In fact, the polynomial $P(x,y,z)=(x+y+z-3)^2+4x+2y-4$ works, and in my opinion, it's the most motivated construction here by far. Let $u=x-1,\,v=y-1,\,w=z-1$, so $u,v,w$ are nonnegative integers with $P(u,v,w)=(u+v+w)^2+4u+2v+2$. If $u+v+w=k$ is fixed, $4u+2v+2$ takes on the values $2,4,\dots,4k+2$. Thus $\{P(u,v,w)\mid u+v+w=k\}=\{k^2+2,k^2+4,\dots,(k+2)^2-2\}$, creating a ``double-layered'' pattern.

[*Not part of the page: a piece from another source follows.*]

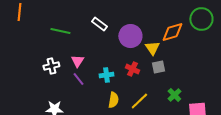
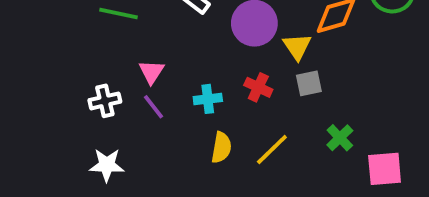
white cross: (51, 66) -> (105, 101), moved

this is the literal definition of an anti-problem Take \[P(x, y, z) = (x+y-1)^2 + 2y-(2-z) - 100! (z-1)(z-2)\left((x+y-1)^2 + 2y\right).\]Then, When $z = 1$, we get numbers of the form $(x+y-1)^2 + 2y-1$, which can be reparametrized as $a^2 + b$ for $b > 0$ odd at most $2a$; When $z=2$, we get numbers of the form $(x+y-1)^2 + 2y$, which can be reparametrized as $a^2+b$ for $b>0$ even at most $2a$; When $z \geq 3$, we get random negative numbers. This polynomial clearly satisfies the given conditions.